Dietary Dramas and Drivels

Wednesday, July 16, 2008

Poverty + Famine = Biggest threats to civilization

While on my most recent trip, our guide who had a lot of wisdom, an anthropolgist said to us, that poverty is the biggest threat to democracy. When there is poverty, people will do anything including looting, killing, injuring for money to buy food.

In Guatemala City, the largest city in Central America, if a person has lost their job, the city will "hire" them to clean the streets. Rather than pay them, they provide them food. The interesting thing about Guatemala is that people own their houses because they build them by themselves. They buy the raw materials and put them together, so at least no one has to worry about foreclosure and the bank taking their houses.

But, food, nutrition, they are so important to a person's overall wellbeing. That is why paying the people food and eventually moving them into paying positions is such a wonderful idea. The U.S. certainly has a lot to learn about what works.

As we are all aware, food has become more expensive as gas becomes more expensive. Well, unfortunately even in third world countries, gas and food are also more expensive and it has become signficantly more difficult for people to feed themselves and their families. The cost of food is a much higher percentage of income for the people down there than it is for American's.

So, really, poverty, the inability to purchase the necessities of life, and famine brought on whether by lack of food, lack of purchasing-power, or by naturally occuring events (read: honey bees dying off), these will become the downfall of modern civilization!

It is postulated that ancient civilizations including the Romans, the Greeks, and the Mayans may have perished due to nutritional consequences, the Romans may have lead in the water pipes, Greeks and Mayans may have grown to big to have their land sustain them.
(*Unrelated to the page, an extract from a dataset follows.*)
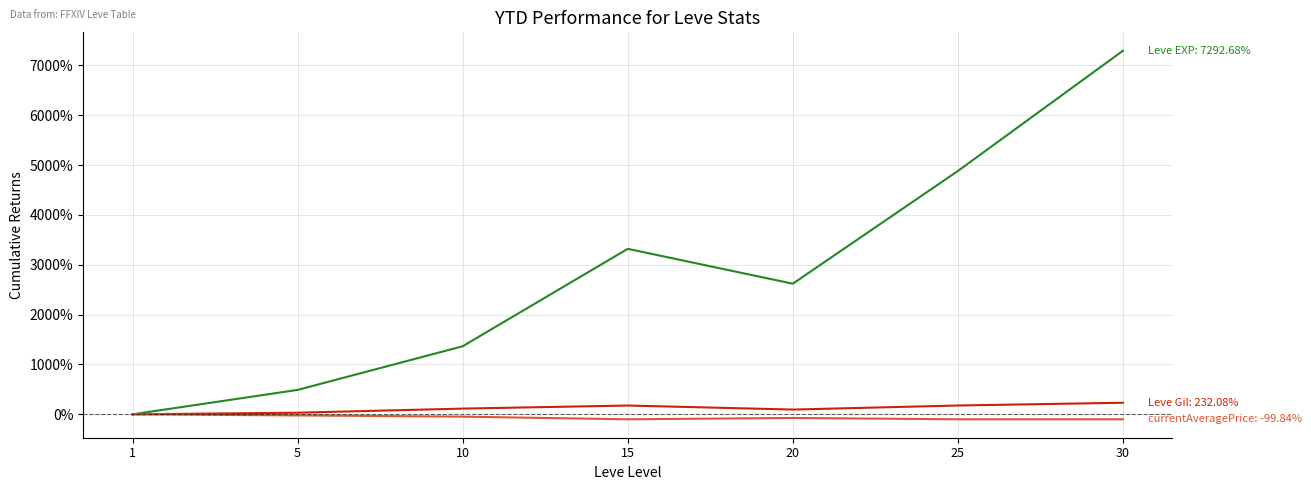

At which category is the sum across all series the highest?

30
Malthus, a demographer saw that societies through history experienced at one time or another epidemics, famines, or wars: events that masked the fundamental problem of populations overstretching their resource limitations:

"The power of population is so superior to the power of the earth to produce subsistence for man, that premature death must in some shape or other visit the human race. The vices of mankind are active and able ministers of depopulation. They are the precursors in the great army of destruction, and often finish the dreadful work themselves. But should they fail in this war of extermination, sickly seasons, epidemics, pestilence, and plague advance in terrific array, and sweep off their thousands and tens of thousands. Should success be still incomplete, gigantic inevitable famine stalks in the rear, and with one mighty blow levels the population with the food of the world."--Thank you Wikipedia.

Well, aren't we in contemporary society at risk for overpopulation? Stretching our resources to the max so that we may run into finding that we have fun out of food? out of clean water? When there is not enough food production or there is a blight to destroy all foodstuffs, will there be massive nuclear wars strong enough to wipe out the world as we know it?

Well, I truly believe that it is very possible. I think there is a big risk that we will find ourselves in famine and poverty sooner than later. If we can learn from civilizations from the past, and I know there is a lot to learn, maybe we can take the necessary steps to prevent world calamity for the future.

I think the bandwagon to change the way our world works, ie. different energy sources, green living, health change, may finally be taking hold.

Knowing that food is a basic need that must be fulfilled before anything else, I would love the opportuntiy to study cultures of the past and apply that knowledge to what is occuring now, with modern civilization...

I know it's been said before, but we can learn a whole hell of a lot from our past...let's use it.